> _AIM OF THE TASK_
Restate exactly the lines below, from the one containing "left ear: (779, 452)" through the final line, and leave out the pictures.

◆ ◆ ◆ ◆

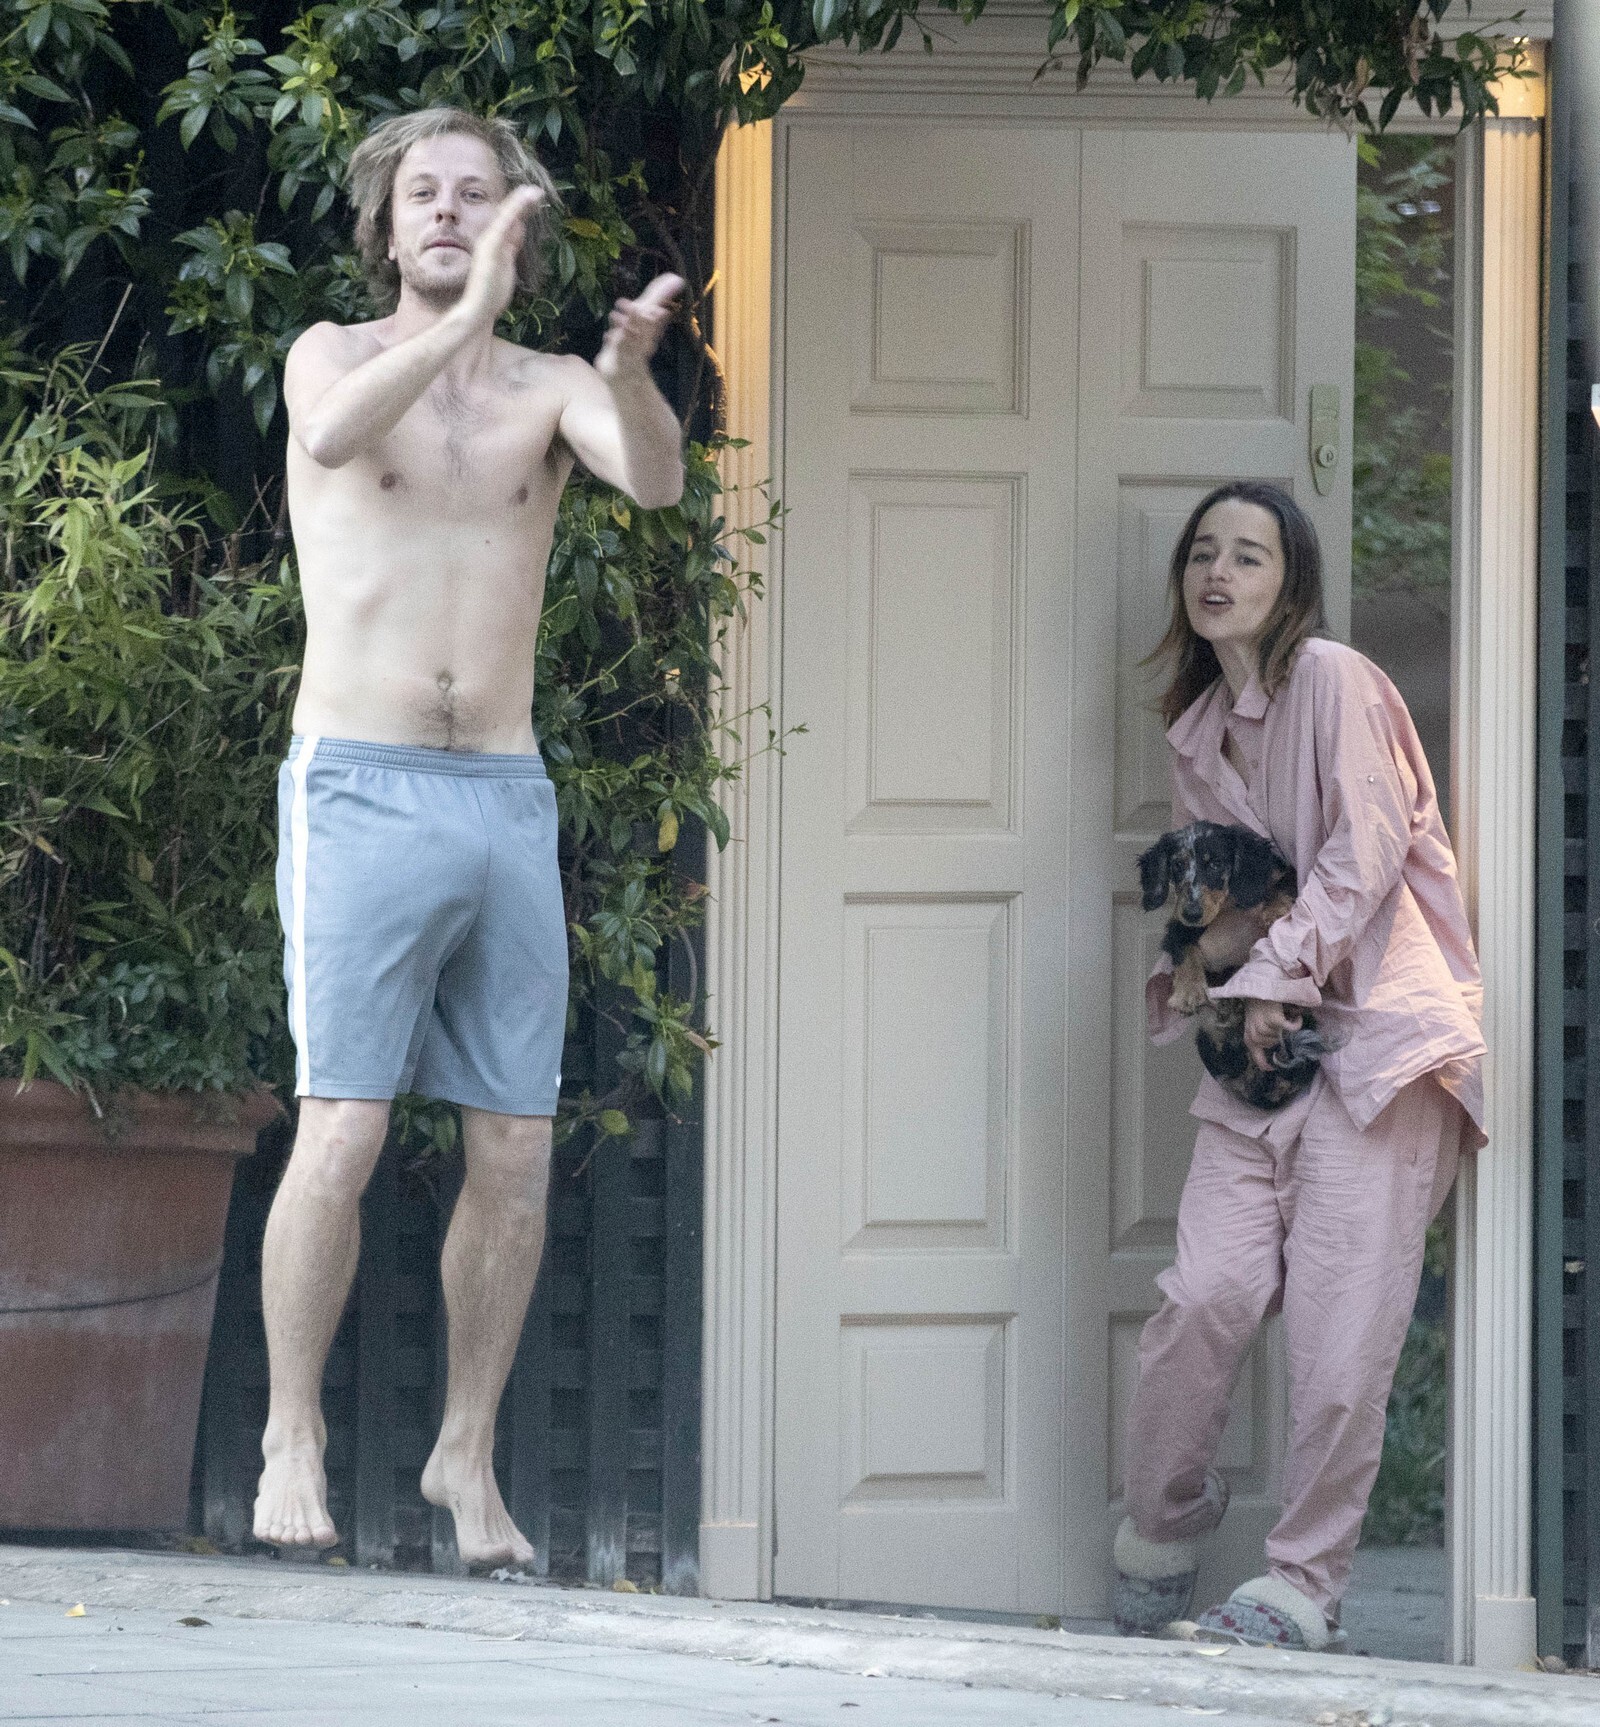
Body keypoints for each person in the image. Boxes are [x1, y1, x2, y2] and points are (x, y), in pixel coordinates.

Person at [252, 107, 685, 1565]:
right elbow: (328, 435)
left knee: (514, 1144)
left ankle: (465, 1455)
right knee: (346, 1123)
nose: (447, 210)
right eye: (424, 195)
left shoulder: (551, 385)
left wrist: (629, 373)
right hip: (358, 785)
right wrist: (465, 318)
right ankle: (292, 1433)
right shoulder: (330, 352)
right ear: (386, 228)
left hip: (503, 790)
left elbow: (655, 478)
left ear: (516, 219)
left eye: (476, 193)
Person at [1111, 481, 1485, 1651]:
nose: (1217, 573)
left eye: (1248, 556)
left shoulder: (1334, 678)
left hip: (1376, 1050)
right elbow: (1232, 892)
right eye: (1202, 553)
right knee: (1202, 1297)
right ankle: (1164, 1523)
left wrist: (1273, 968)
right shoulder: (1196, 730)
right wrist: (1197, 965)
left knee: (1336, 1345)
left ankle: (1300, 1591)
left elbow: (1365, 850)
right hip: (1261, 1062)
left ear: (1291, 584)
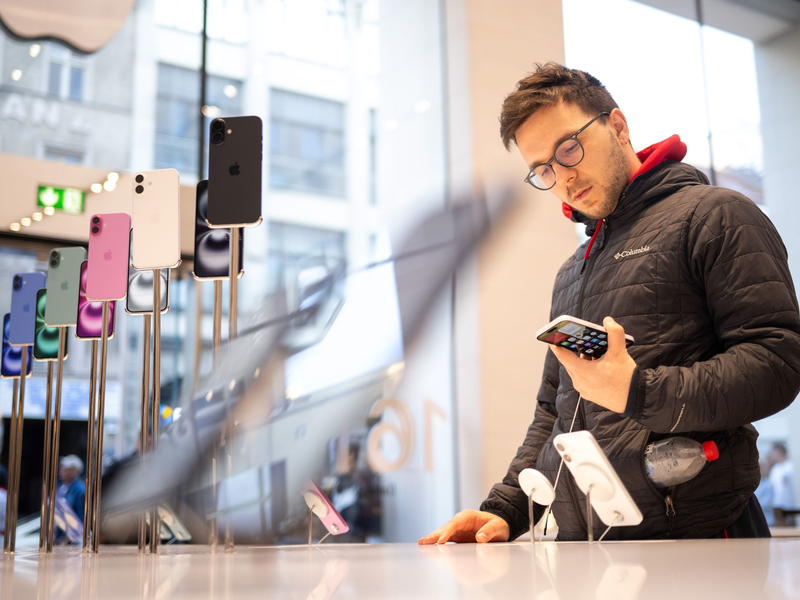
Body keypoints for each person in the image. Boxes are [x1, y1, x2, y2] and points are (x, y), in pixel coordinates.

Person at [420, 62, 800, 543]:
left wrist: (639, 390)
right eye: (542, 169)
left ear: (617, 126)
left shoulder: (716, 215)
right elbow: (555, 412)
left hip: (701, 534)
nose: (561, 176)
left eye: (568, 148)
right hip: (591, 542)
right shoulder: (572, 271)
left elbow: (777, 362)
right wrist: (510, 508)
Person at [768, 443, 795, 525]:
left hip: (789, 506)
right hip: (777, 506)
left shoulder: (790, 466)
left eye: (773, 453)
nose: (772, 456)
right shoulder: (775, 469)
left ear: (779, 452)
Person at [58, 455, 86, 523]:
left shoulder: (80, 490)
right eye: (62, 467)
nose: (62, 470)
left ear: (75, 471)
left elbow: (81, 518)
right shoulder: (60, 484)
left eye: (67, 468)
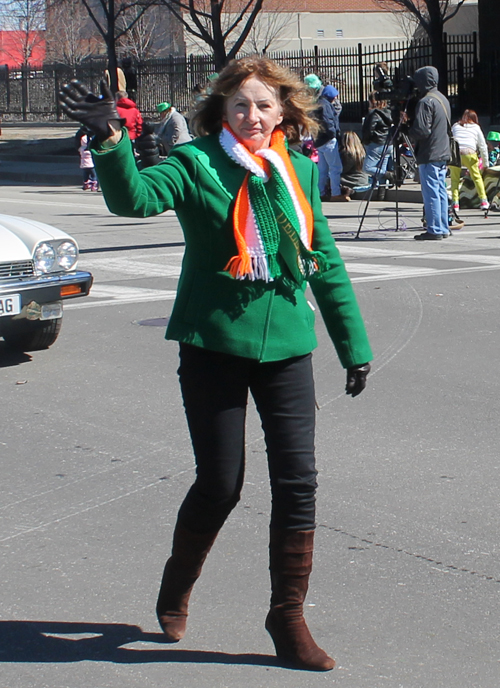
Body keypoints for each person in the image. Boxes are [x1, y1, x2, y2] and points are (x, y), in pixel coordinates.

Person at [59, 59, 372, 673]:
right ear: (222, 111)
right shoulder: (196, 163)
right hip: (212, 347)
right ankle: (177, 584)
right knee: (221, 484)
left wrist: (352, 346)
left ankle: (287, 616)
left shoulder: (299, 171)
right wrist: (111, 141)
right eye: (239, 106)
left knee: (298, 483)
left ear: (283, 111)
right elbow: (134, 200)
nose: (251, 116)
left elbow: (324, 261)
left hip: (286, 346)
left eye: (262, 105)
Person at [405, 66, 451, 241]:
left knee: (431, 191)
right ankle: (443, 226)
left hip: (429, 152)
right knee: (440, 191)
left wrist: (408, 129)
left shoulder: (425, 102)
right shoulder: (442, 99)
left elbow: (422, 130)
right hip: (442, 151)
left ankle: (434, 229)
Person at [450, 109, 489, 212]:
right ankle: (483, 200)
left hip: (456, 154)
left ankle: (455, 203)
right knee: (477, 177)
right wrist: (485, 163)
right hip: (470, 153)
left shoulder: (455, 126)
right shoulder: (476, 127)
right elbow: (483, 146)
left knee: (454, 179)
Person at [313, 85, 347, 201]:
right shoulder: (326, 106)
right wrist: (334, 134)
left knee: (322, 169)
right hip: (328, 140)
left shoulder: (318, 104)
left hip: (320, 140)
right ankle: (335, 193)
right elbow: (329, 122)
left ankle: (320, 192)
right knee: (335, 168)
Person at [361, 91, 393, 198]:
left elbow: (369, 130)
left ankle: (389, 175)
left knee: (367, 167)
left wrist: (366, 141)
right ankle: (381, 194)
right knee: (381, 167)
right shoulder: (389, 112)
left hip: (376, 143)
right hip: (388, 143)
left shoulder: (374, 113)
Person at [339, 131, 370, 197]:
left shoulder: (348, 153)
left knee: (333, 177)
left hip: (353, 180)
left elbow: (344, 169)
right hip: (363, 180)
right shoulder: (362, 152)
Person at [77, 127, 98, 191]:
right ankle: (94, 185)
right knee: (94, 175)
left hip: (83, 165)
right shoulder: (91, 149)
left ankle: (86, 184)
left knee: (85, 175)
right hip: (91, 164)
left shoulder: (81, 149)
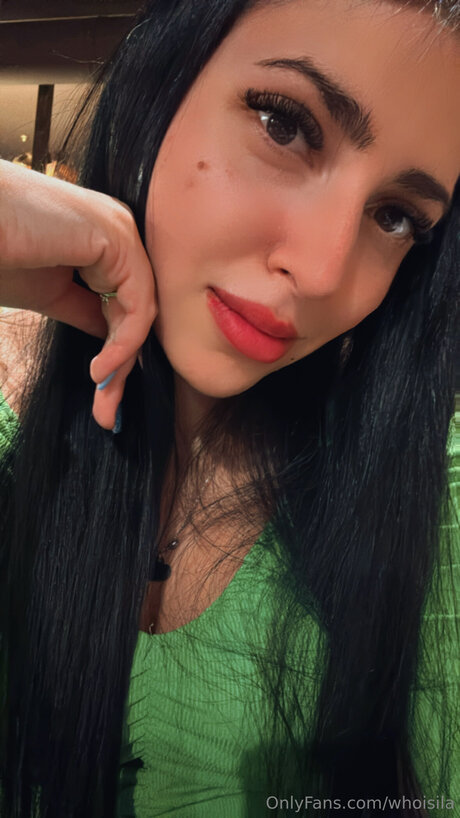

◆ ◆ ◆ ◆

> _FINISHED TASK_
left ear: (779, 452)
Person at [58, 455, 86, 523]:
left shoulder: (80, 490)
right eye: (62, 467)
nose: (62, 470)
left ear: (75, 471)
left elbow: (81, 518)
right shoulder: (60, 484)
left eye: (67, 468)
Body keypoints for each person in the image. Boxes are [x1, y1, x2, y2] and points are (x, y), in pixel coordinates.

Person at [59, 59, 372, 673]:
right ear: (222, 111)
right shoulder: (196, 163)
right hip: (212, 347)
right ankle: (177, 584)
right knee: (221, 484)
left wrist: (352, 346)
left ankle: (287, 616)
left shoulder: (299, 171)
right wrist: (111, 141)
right eye: (239, 106)
left knee: (298, 483)
left ear: (283, 111)
right elbow: (134, 200)
nose: (251, 116)
left elbow: (324, 261)
left hip: (286, 346)
left eye: (262, 105)
Person at [405, 66, 451, 241]:
left knee: (431, 191)
right ankle: (443, 226)
left hip: (429, 152)
right knee: (440, 191)
left wrist: (408, 129)
left shoulder: (425, 102)
right shoulder: (442, 99)
left elbow: (422, 130)
right hip: (442, 151)
left ankle: (434, 229)
Person at [450, 109, 489, 212]:
right ankle: (483, 200)
left hip: (456, 154)
left ankle: (455, 203)
right knee: (477, 177)
right wrist: (485, 163)
right hip: (470, 153)
left shoulder: (455, 126)
right shoulder: (476, 127)
right elbow: (483, 146)
left knee: (454, 179)
Person at [313, 85, 347, 201]:
right shoulder: (326, 106)
right wrist: (334, 134)
left knee: (322, 169)
right hip: (328, 140)
left shoulder: (318, 104)
left hip: (320, 140)
right ankle: (335, 193)
right elbow: (329, 122)
left ankle: (320, 192)
right knee: (335, 168)
Person at [361, 91, 393, 198]:
left elbow: (369, 130)
left ankle: (389, 175)
left knee: (367, 167)
left wrist: (366, 141)
right ankle: (381, 194)
right knee: (381, 167)
right shoulder: (389, 112)
left hip: (376, 143)
right hip: (388, 143)
left shoulder: (374, 113)
Person at [339, 131, 370, 197]:
left shoulder: (348, 153)
left knee: (333, 177)
left hip: (353, 180)
left elbow: (344, 169)
right hip: (363, 180)
right shoulder: (362, 152)
Person at [77, 127, 98, 191]:
right ankle: (94, 185)
right knee: (94, 175)
left hip: (83, 165)
right shoulder: (91, 149)
left ankle: (86, 184)
left knee: (85, 175)
right hip: (91, 164)
left shoulder: (81, 149)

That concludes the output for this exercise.